We took a half hour bus ride to the little town of Ede, hopped on that train and headed to Utrecht. We had been in the Utrecht train station many times, so we knew our way around. I wasn't sure of the next leg of the trip. I asked at the information desk; he directed me to track 11. We headed down there. I asked another train - woman this time - about this train. She said, yes, get on this train and get off at some town, but be sure to get on the last cars of the train. The front cars would be going to Belgium, but the last cars would be going north to Gronningen. I followed her directions to the T; at this point Jack was not sure where we were headed but somehow he trusted me.
We finally got to Gronningen and to the hotel. We thought that we would have a pleasant trip north; it ended up as an adventure. But we were safe for the night. The hotel was very nice, another NH hotel. It was in easy walking distance of the town, and we immediately found nice restaurant for our evening meal.

The next day we headed into town and looked up the tourist information bureau to see if they had a walking tour. They did and off we went, looking up at this and down at that. This town is so far north that I thought noone even lived here, but it is a very lovely town, with lots of nice restaurants, a pretty good town hall and a nice cathedral. We checked the cathedral first and found they had Friday noon organ recitals, so we made plans to go. This was a university town, and they have a pretty big music school.

We took it easy here; there wasn't too much to see and we had actually come this far north to get a car and drive into northern Germany. We enjoyed our few days here, wandered around the town, explored the markets and had our usual wine break in the early afternoon.
The town had its usual pedestrian walkway with its stores of shoes, eye glasses, electronics and telephones. But the stores were, as a rule, very junky and I would not buy anything from any of these stores. The merchandise was just not interesting, and the clothes stores were really bad. I am not sure why I say that, except the presentation was just not interesting.
We took our walking tour and saw a lot of the university buildings; school was not yet in session, so this part of town was pretty quiet. It was a pretty little town, and we enjoyed our time there. But we were ready for our next adventure: getting our rental car and driving over to Germany. I had gotten a pretty good map and so I was ready.

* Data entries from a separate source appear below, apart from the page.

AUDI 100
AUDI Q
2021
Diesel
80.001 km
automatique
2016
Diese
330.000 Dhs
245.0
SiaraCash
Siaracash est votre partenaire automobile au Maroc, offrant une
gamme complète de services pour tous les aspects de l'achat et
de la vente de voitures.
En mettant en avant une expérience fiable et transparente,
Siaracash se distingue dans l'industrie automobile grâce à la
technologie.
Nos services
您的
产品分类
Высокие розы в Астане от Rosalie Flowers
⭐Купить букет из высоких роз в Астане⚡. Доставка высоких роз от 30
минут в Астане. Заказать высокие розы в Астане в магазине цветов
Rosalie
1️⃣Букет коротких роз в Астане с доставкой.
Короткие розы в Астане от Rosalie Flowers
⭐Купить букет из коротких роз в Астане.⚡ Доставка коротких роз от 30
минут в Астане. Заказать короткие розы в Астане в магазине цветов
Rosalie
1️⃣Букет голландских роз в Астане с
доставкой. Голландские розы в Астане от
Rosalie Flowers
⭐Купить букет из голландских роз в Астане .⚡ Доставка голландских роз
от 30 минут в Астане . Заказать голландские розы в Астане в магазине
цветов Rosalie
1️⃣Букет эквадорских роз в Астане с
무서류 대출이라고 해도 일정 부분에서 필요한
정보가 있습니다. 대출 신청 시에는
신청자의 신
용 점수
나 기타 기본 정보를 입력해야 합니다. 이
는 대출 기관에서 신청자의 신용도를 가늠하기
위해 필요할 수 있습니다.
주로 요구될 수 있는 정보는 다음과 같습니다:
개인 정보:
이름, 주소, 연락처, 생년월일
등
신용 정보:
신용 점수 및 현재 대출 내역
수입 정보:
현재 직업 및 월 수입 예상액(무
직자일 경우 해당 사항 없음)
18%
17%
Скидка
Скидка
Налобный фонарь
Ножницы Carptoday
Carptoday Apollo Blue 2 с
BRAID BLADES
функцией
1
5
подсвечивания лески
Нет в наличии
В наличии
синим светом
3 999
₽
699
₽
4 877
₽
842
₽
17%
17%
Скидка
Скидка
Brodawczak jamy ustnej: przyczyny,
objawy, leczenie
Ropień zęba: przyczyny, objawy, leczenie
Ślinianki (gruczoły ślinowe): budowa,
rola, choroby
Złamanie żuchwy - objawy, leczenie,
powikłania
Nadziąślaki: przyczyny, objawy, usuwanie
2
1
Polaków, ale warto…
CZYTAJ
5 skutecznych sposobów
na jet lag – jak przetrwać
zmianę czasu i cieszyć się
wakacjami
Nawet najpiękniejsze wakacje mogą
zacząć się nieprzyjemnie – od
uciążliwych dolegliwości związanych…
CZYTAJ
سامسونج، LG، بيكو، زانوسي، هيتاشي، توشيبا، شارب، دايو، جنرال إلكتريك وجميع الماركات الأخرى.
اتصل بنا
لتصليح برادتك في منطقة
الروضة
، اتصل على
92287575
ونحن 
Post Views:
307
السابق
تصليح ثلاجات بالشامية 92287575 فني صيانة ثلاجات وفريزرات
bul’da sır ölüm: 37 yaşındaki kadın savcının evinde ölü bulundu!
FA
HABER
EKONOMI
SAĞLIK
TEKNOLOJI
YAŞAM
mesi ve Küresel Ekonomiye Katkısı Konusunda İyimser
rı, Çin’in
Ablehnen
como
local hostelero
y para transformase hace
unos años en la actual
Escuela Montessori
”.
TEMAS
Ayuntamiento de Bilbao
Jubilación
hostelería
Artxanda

We got up early on Monday, August 2, got a cab to Hertz rental company, got the car - little Ford Focus hatchback - and off we took to Germany. It was a beautiful day and we were in good spirits. We had enjoyed our three months in Holland. It is a beautiful little country with lots of history, lots of canals and lot of windmills. We were glad that we had taken the time to explore Holland, and we had a good appreciation of its art and and its geography.